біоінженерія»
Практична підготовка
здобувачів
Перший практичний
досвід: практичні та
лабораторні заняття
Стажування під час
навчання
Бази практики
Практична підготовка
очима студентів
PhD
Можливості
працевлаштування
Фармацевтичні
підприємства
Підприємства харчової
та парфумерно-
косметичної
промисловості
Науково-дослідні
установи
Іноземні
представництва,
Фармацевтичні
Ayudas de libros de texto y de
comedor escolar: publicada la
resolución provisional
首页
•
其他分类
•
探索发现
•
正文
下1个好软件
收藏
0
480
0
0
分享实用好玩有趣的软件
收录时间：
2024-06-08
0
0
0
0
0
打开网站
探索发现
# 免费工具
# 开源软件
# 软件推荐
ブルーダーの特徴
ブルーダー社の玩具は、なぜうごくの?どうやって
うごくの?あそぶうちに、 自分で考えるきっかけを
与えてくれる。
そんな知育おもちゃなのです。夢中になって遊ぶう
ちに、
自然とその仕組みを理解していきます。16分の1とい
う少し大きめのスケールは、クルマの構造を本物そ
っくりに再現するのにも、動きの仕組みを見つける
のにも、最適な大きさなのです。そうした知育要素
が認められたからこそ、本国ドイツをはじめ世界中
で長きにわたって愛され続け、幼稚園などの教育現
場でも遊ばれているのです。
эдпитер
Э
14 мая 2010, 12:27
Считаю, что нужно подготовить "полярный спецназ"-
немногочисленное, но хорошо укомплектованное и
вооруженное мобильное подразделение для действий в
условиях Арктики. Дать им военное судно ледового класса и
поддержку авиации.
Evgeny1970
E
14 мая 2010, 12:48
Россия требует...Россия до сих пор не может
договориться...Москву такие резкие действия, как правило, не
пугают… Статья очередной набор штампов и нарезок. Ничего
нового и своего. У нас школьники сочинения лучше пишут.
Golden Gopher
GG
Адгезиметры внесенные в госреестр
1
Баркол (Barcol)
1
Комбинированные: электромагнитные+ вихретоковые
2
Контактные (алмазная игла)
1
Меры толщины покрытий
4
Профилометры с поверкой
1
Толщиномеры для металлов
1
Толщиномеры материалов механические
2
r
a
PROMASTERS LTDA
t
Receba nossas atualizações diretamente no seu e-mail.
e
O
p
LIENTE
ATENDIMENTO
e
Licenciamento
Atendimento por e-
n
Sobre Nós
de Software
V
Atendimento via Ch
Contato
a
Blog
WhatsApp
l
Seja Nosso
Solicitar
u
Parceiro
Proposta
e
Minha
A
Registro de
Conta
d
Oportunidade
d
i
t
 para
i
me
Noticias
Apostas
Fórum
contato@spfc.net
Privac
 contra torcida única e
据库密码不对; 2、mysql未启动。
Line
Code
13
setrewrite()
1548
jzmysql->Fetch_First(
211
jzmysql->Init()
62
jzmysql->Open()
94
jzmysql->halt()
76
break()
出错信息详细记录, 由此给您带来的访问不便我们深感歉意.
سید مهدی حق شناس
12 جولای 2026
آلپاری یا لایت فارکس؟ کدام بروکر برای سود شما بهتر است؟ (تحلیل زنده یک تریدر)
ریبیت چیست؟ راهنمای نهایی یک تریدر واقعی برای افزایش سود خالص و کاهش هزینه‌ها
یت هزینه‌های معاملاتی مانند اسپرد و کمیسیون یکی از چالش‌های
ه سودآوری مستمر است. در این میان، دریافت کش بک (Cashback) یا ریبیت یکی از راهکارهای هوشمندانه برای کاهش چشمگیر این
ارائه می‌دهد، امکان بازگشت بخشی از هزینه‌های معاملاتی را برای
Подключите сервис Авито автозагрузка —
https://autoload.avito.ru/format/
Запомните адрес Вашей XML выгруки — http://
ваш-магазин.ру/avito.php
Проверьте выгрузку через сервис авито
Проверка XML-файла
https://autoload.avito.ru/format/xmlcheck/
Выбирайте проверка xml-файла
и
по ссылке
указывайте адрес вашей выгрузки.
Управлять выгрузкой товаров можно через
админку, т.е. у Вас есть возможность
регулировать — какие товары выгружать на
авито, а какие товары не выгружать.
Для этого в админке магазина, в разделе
★ ★ ★ ★
■ What the exercise asks
Please quote every line of the listing above word for word and in the same order.

■ Answer to this task
біоінженерія»
Практична підготовка
здобувачів
Перший практичний
досвід: практичні та
лабораторні заняття
Стажування під час
навчання
Бази практики
Практична підготовка
очима студентів
PhD
Можливості
працевлаштування
Фармацевтичні
підприємства
Підприємства харчової
та парфумерно-
косметичної
промисловості
Науково-дослідні
установи
Іноземні
представництва,
Фармацевтичні
Ayudas de libros de texto y de
comedor escolar: publicada la
resolución provisional
首页
•
其他分类
•
探索发现
•
正文
下1个好软件
收藏
0
480
0
0
分享实用好玩有趣的软件
收录时间：
2024-06-08
0
0
0
0
0
打开网站
探索发现
# 免费工具
# 开源软件
# 软件推荐
ブルーダーの特徴
ブルーダー社の玩具は、なぜうごくの?どうやって
うごくの?あそぶうちに、 自分で考えるきっかけを
与えてくれる。
そんな知育おもちゃなのです。夢中になって遊ぶう
ちに、
自然とその仕組みを理解していきます。16分の1とい
う少し大きめのスケールは、クルマの構造を本物そ
っくりに再現するのにも、動きの仕組みを見つける
のにも、最適な大きさなのです。そうした知育要素
が認められたからこそ、本国ドイツをはじめ世界中
で長きにわたって愛され続け、幼稚園などの教育現
場でも遊ばれているのです。
эдпитер
Э
14 мая 2010, 12:27
Считаю, что нужно подготовить "полярный спецназ"-
немногочисленное, но хорошо укомплектованное и
вооруженное мобильное подразделение для действий в
условиях Арктики. Дать им военное судно ледового класса и
поддержку авиации.
Evgeny1970
E
14 мая 2010, 12:48
Россия требует...Россия до сих пор не может
договориться...Москву такие резкие действия, как правило, не
пугают… Статья очередной набор штампов и нарезок. Ничего
нового и своего. У нас школьники сочинения лучше пишут.
Golden Gopher
GG
Адгезиметры внесенные в госреестр
1
Баркол (Barcol)
1
Комбинированные: электромагнитные+ вихретоковые
2
Контактные (алмазная игла)
1
Меры толщины покрытий
4
Профилометры с поверкой
1
Толщиномеры для металлов
1
Толщиномеры материалов механические
2
r
a
PROMASTERS LTDA
t
Receba nossas atualizações diretamente no seu e-mail.
e
O
p
LIENTE
ATENDIMENTO
e
Licenciamento
Atendimento por e-
n
Sobre Nós
de Software
V
Atendimento via Ch
Contato
a
Blog
WhatsApp
l
Seja Nosso
Solicitar
u
Parceiro
Proposta
e
Minha
A
Registro de
Conta
d
Oportunidade
d
i
t
 para
i
me
Noticias
Apostas
Fórum
contato@spfc.net
Privac
 contra torcida única e
据库密码不对; 2、mysql未启动。
Line
Code
13
setrewrite()
1548
jzmysql->Fetch_First(
211
jzmysql->Init()
62
jzmysql->Open()
94
jzmysql->halt()
76
break()
出错信息详细记录, 由此给您带来的访问不便我们深感歉意.
سید مهدی حق شناس
12 جولای 2026
آلپاری یا لایت فارکس؟ کدام بروکر برای سود شما بهتر است؟ (تحلیل زنده یک تریدر)
ریبیت چیست؟ راهنمای نهایی یک تریدر واقعی برای افزایش سود خالص و کاهش هزینه‌ها
یت هزینه‌های معاملاتی مانند اسپرد و کمیسیون یکی از چالش‌های
ه سودآوری مستمر است. در این میان، دریافت کش بک (Cashback) یا ریبیت یکی از راهکارهای هوشمندانه برای کاهش چشمگیر این
ارائه می‌دهد، امکان بازگشت بخشی از هزینه‌های معاملاتی را برای
Подключите сервис Авито автозагрузка —
https://autoload.avito.ru/format/
Запомните адрес Вашей XML выгруки — http://
ваш-магазин.ру/avito.php
Проверьте выгрузку через сервис авито
Проверка XML-файла
https://autoload.avito.ru/format/xmlcheck/
Выбирайте проверка xml-файла
и
по ссылке
указывайте адрес вашей выгрузки.
Управлять выгрузкой товаров можно через
админку, т.е. у Вас есть возможность
регулировать — какие товары выгружать на
авито, а какие товары не выгружать.
Для этого в админке магазина, в разделе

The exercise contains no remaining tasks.